**Trecho**:
Talvez uma visão mais estreita seja melhor negócio; algumas empresas sobreviveram por estreitar seus nichos


2 de janeiro de 2014 - 8h30

Por Al Ries, do Advertising Age

Há 53 anos, a Harvard Business Review publicou o que se tornou um dos artigos mais citados de uma revista ou jornal: “A miopia do marketing”, de Theodore Levitt. Talvez seja hora do profissional de marketing apontar a miopia do pensamento administrativo. Uma miopia que minou companhias como Kodak, IBM, Sears, Xerox, Dell, Hewlett-Packard e muitas outras.

A administração se apaixonou pelas marcas sem perceber que cada marca tem uma fraqueza potencialmente fatal. Uma marca representa uma categoria. Uma vez que uma marca se torne fortemente incutida na mente do consumidor, é quase impossível mover aquela marca para outra categoria. Além disso, a administração continua a focar em empurrar suas amadas marcas para mais e mais categorias. Essa é a miopia que aflige a alta gerência.

**O que fazer**:
1. Transcreva do artigo sobre a miopia administrativa o trecho que vai de "2 de janeiro" até "e muitas outras.", inclusive.
2. Segundo o artigo sobre a miopia administrativa, por que é um erro a administração empurrar suas marcas para cada vez mais categorias? Responda em uma a três frases.
3. Escreva a continuação do artigo sobre a miopia administrativa a partir do ponto em que ele termina.

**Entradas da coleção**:
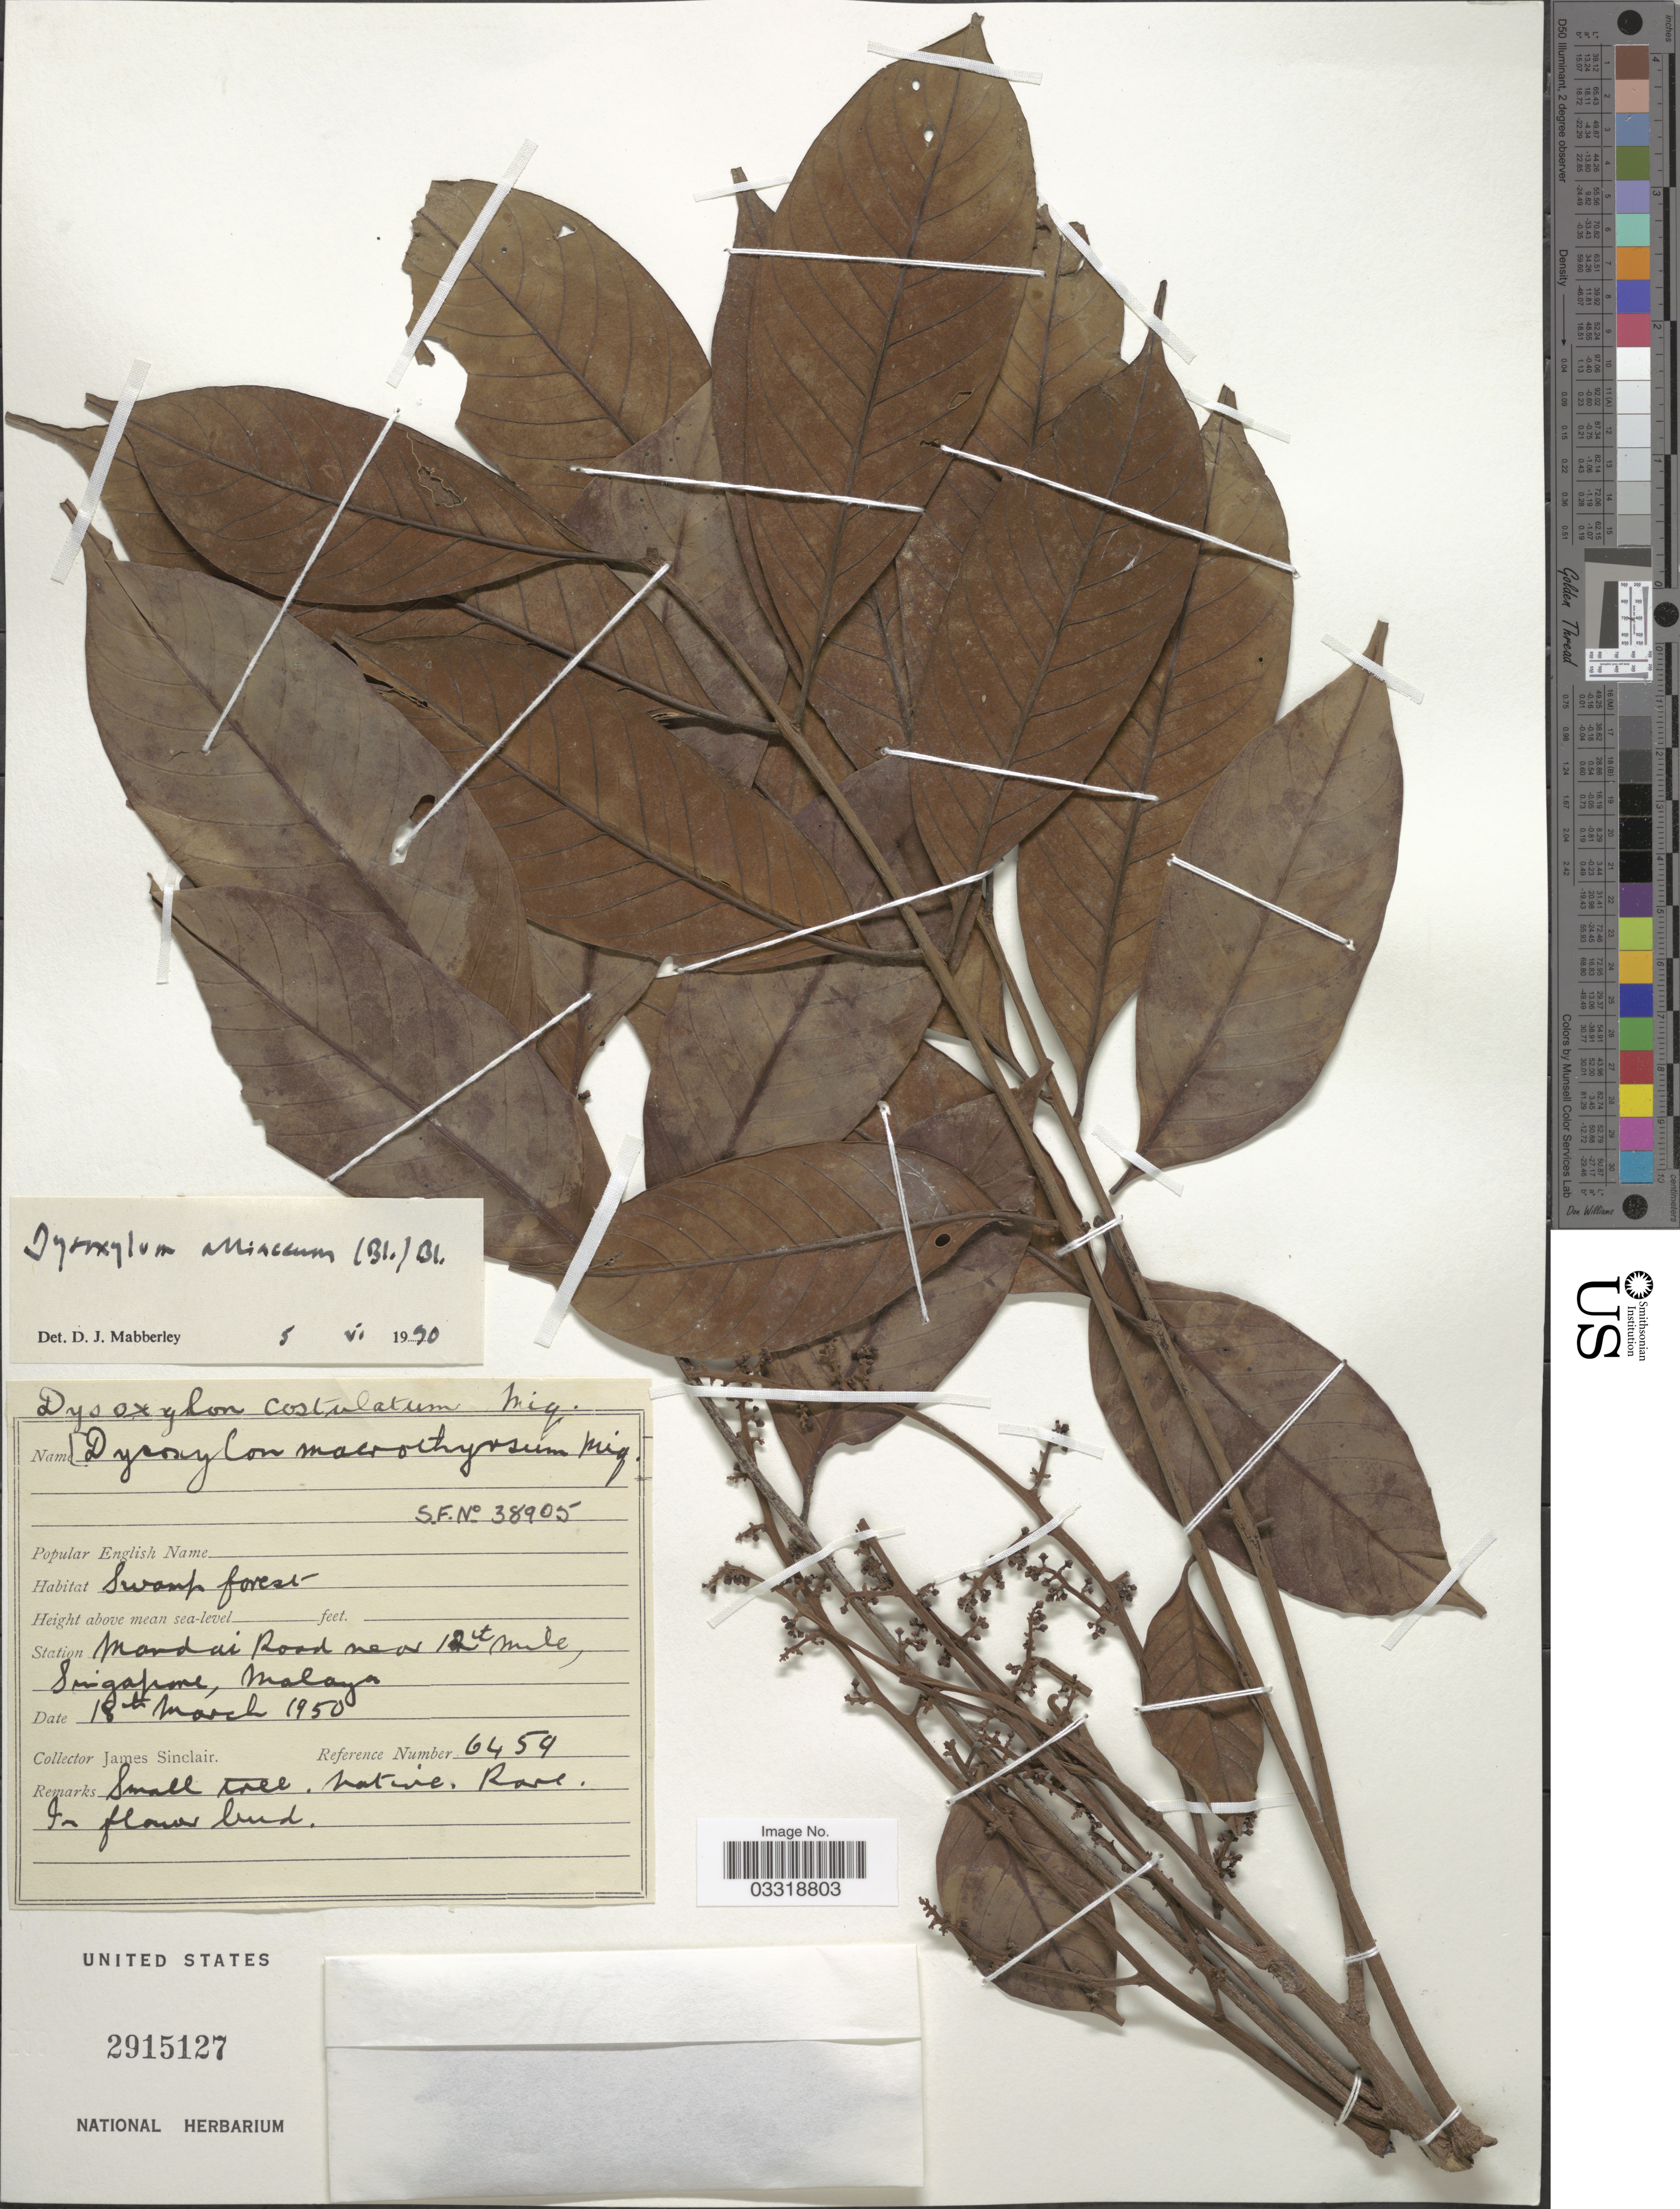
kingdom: Plantae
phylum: Tracheophyta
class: Magnoliopsida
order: Sapindales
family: Meliaceae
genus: Prasoxylon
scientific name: Prasoxylon alliaceum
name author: (Blume) M. Roem.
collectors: J. Sinclair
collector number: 6459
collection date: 1950-03-18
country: Singapore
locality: Station Mondai Road near 12th mile, Malaya.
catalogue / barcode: US 2915127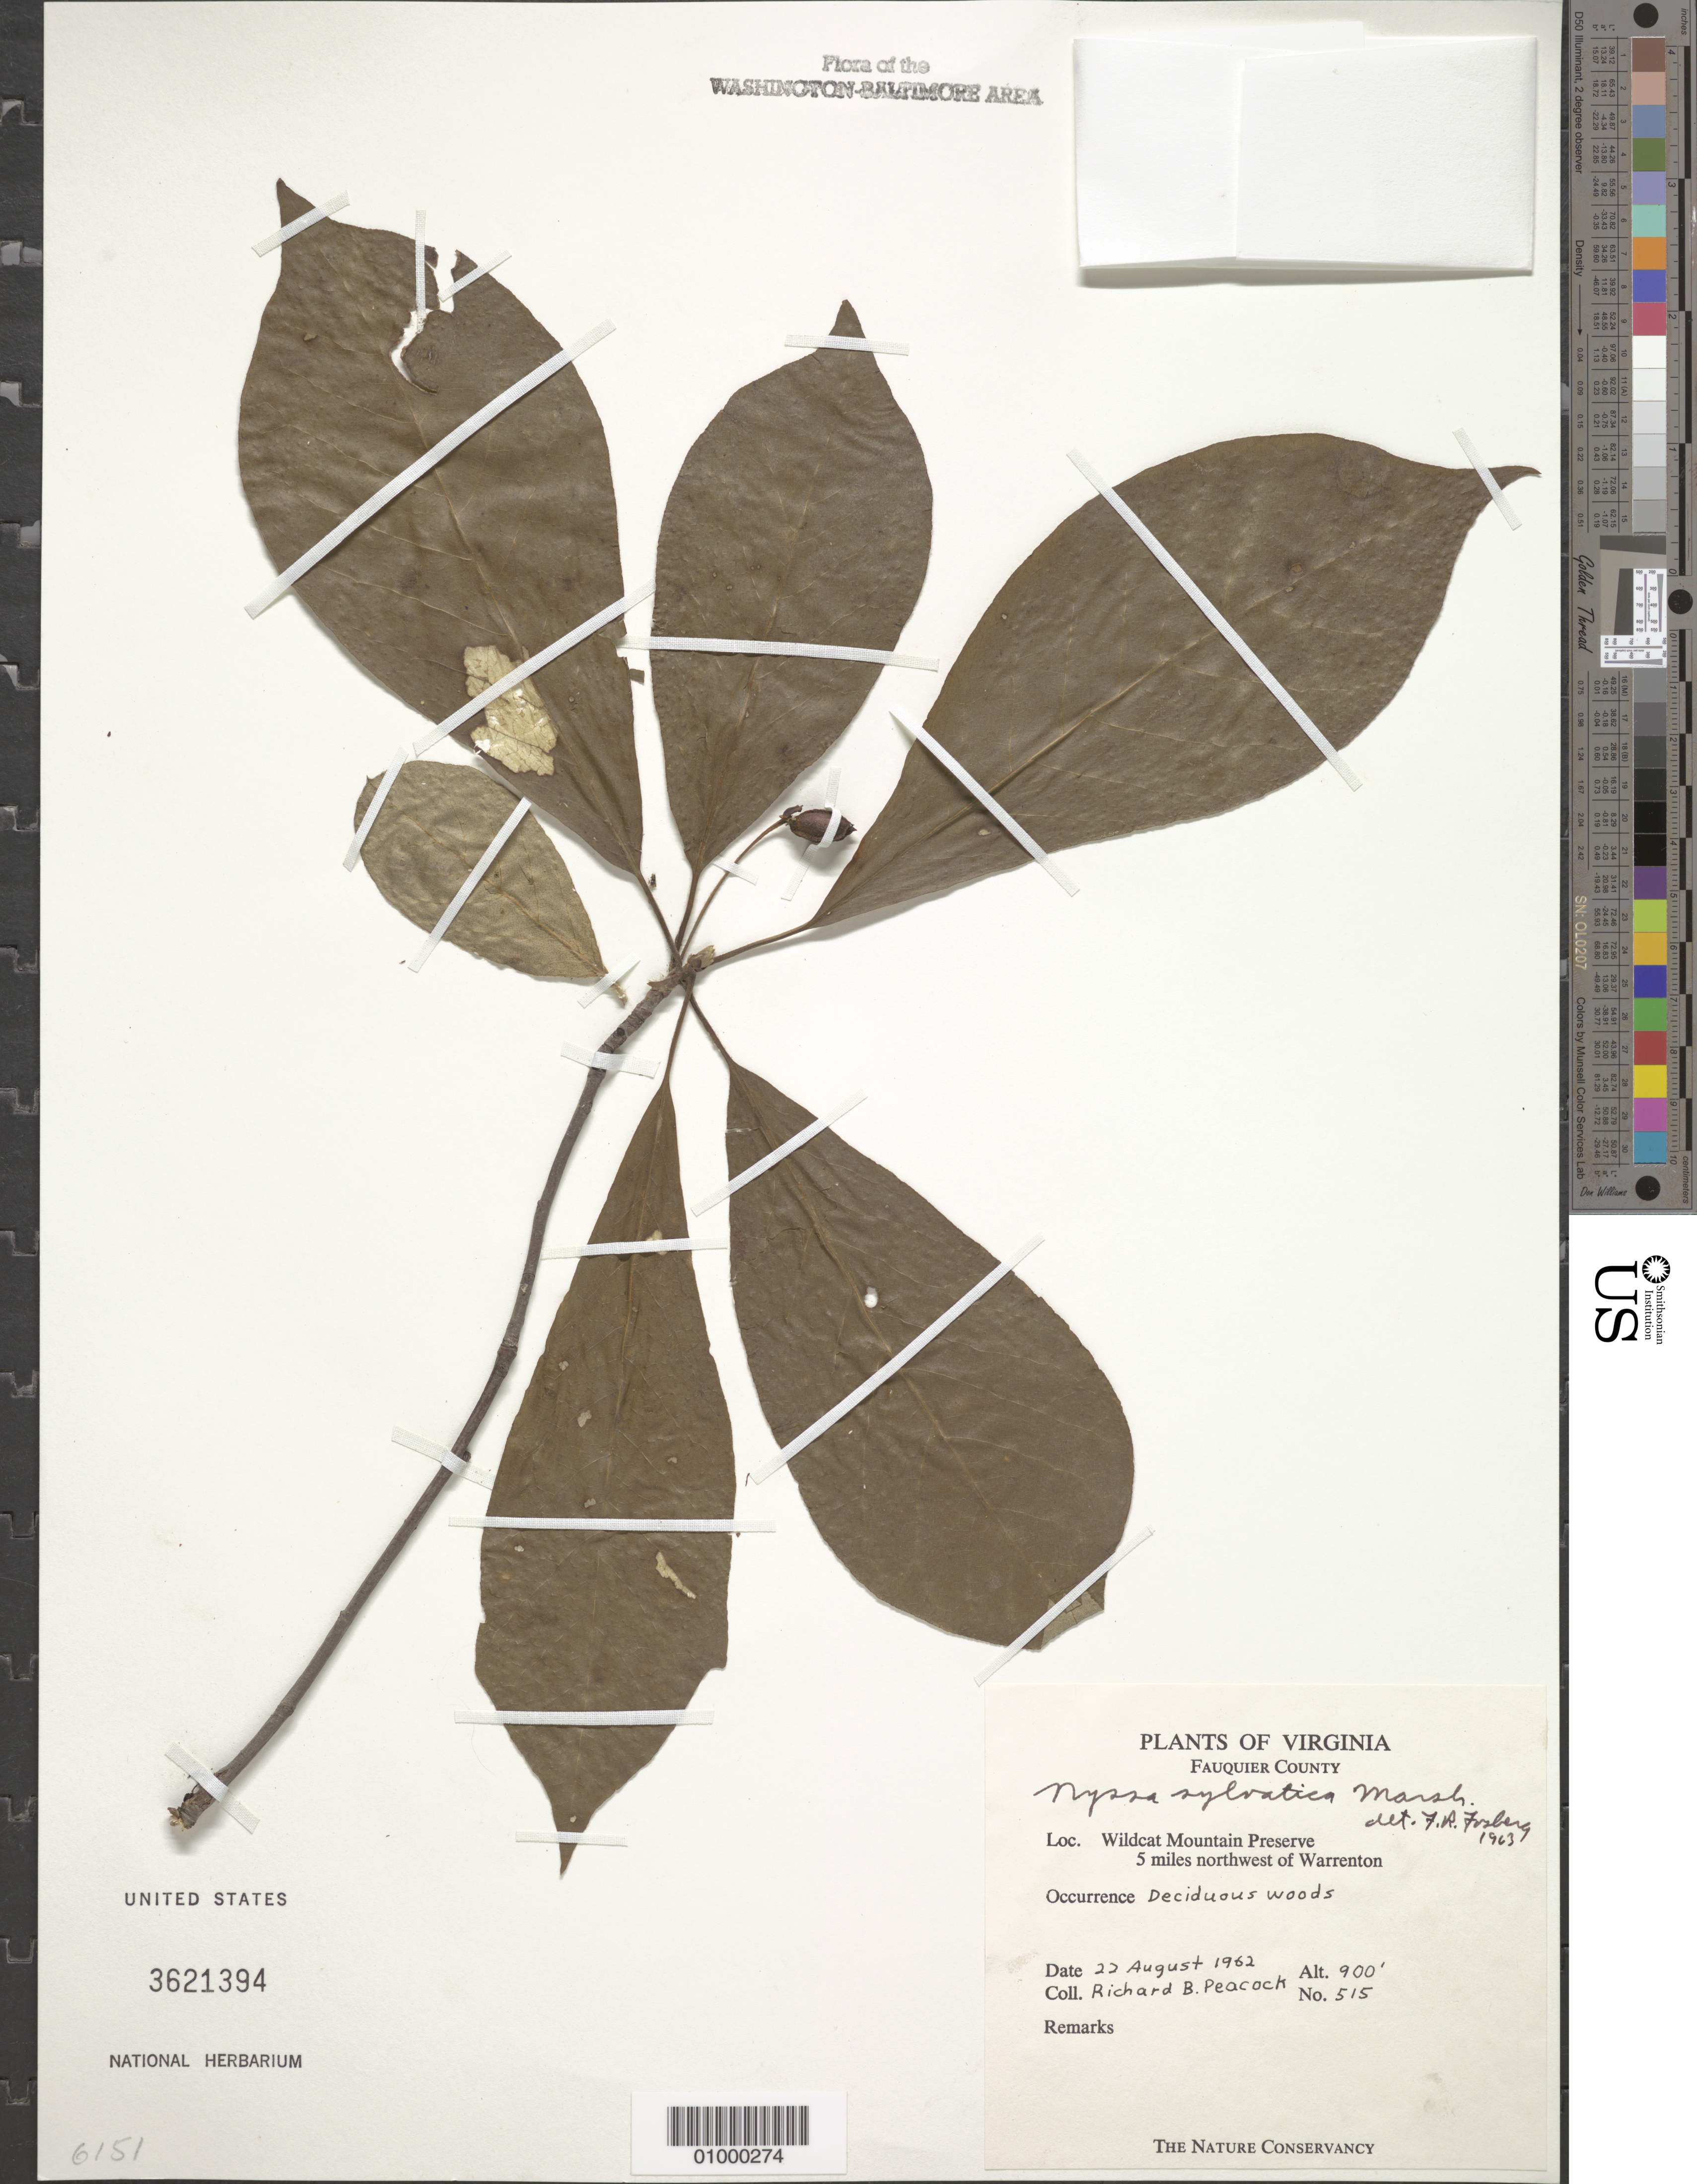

**Lista de respostas**:
1.
2 de janeiro de 2014 - 8h30

Por Al Ries, do Advertising Age

Há 53 anos, a Harvard Business Review publicou o que se tornou um dos artigos mais citados de uma revista ou jornal: “A miopia do marketing”, de Theodore Levitt. Talvez seja hora do profissional de marketing apontar a miopia do pensamento administrativo. Uma miopia que minou companhias como Kodak, IBM, Sears, Xerox, Dell, Hewlett-Packard e muitas outras.

2. Cada marca representa uma categoria e, depois de fortemente incutida na mente do consumidor, é quase impossível movê-la para outra categoria. Ao empurrar suas marcas para mais e mais categorias, a administração não percebe essa fraqueza potencialmente fatal. É isso que o artigo chama de miopia que aflige a alta gerência.

3.
O que a miopia de marketing tem feito

Uma das ironias sobre o artigo de Ted Levitt é que a estratégia que ele recomendou pode ter contribuído à miopia administrativa de hoje.

Aqui está a citação mais famosa do artigo: “As ferrovias não pararam de crescer porque a necessidade dos passageiros e de transporte de carga diminuíram. Isso aumentou. As ferrovias enfrentam problemas hoje não porque aquela necessidade tenha sido atendida por outros serviços (carros, caminhões, aviões e mesmo telefones), mas porque não foi preenchida pelas próprias ferrovias. Eles deixaram outros tomarem seus clientes porque assumiram a si mesmos como sendo do negócio ferroviário mais que do negócio de transporte”.

Deixe-me repetir: “Assumiram a si mesmos como sendo do negócio ferroviário mais que do negócio de transporte”.

Você conhece alguma empresa de “transporte” bem sucedida? Eu não.

·         Há companhias aéreas bem sucedidas: Southwest e JetBlue.
·         Há companhias de entrega/logística bem sucedidas: FedEx e UPS.
·         Há companhias de oleodutos bem sucedidas: Kinder Morgan e Magellan.
·         Há companhias de contêineres bem sucedidas: Maersk e MSC.
·         Há companhias de cruzeiros bem sucedidas: Carnival e Royal Caribbean.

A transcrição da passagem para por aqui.